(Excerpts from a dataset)
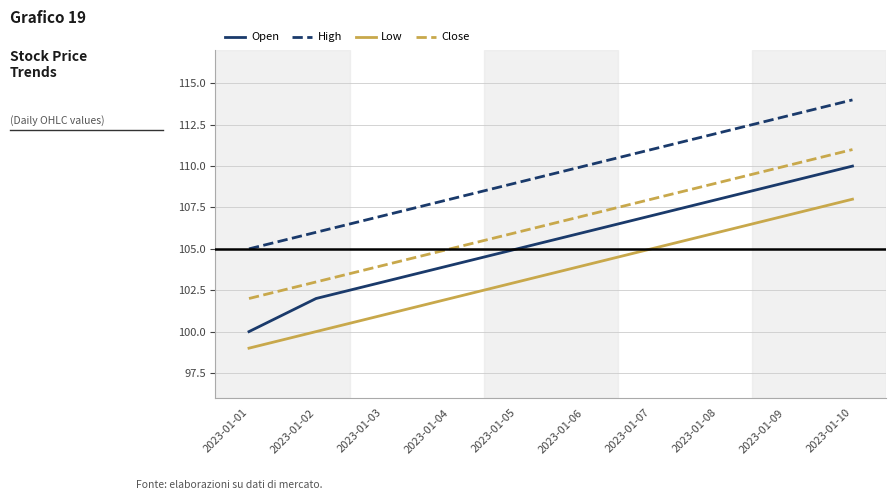

What is the total value across all series at 2023-01-04?

419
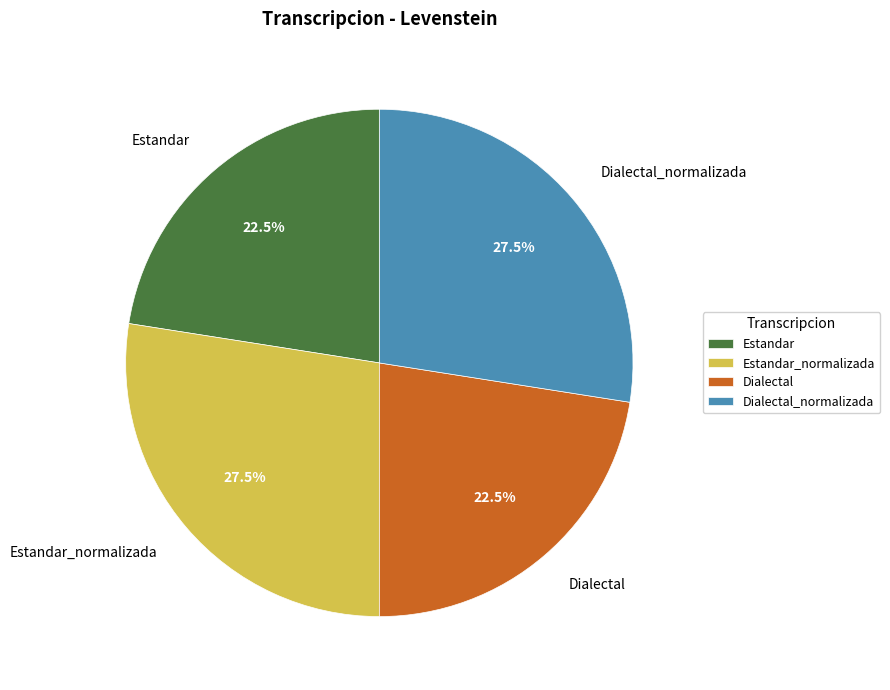

Is the sum of Estandar and Dialectal greater than half?

No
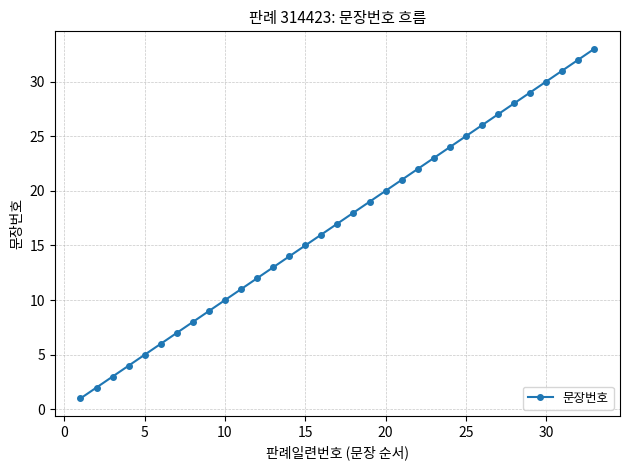

True or false: there are more than 2 points higher than both neighbors.

False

__Task to carry out__. Render the text lines of the entries above as a Markdown table with the columns "No." and "Line," one numbered row per line. Skip the blank lines and leave the pictures out.

__Output of the task__.
| No. | Line |
|---|---|
| 1 | What is the total value across all series at 2023-01-04? |
| 2 | 419 |
| 3 | Is the sum of Estandar and Dialectal greater than half? |
| 4 | No |
| 5 | True or false: there are more than 2 points higher than both neighbors. |
| 6 | False |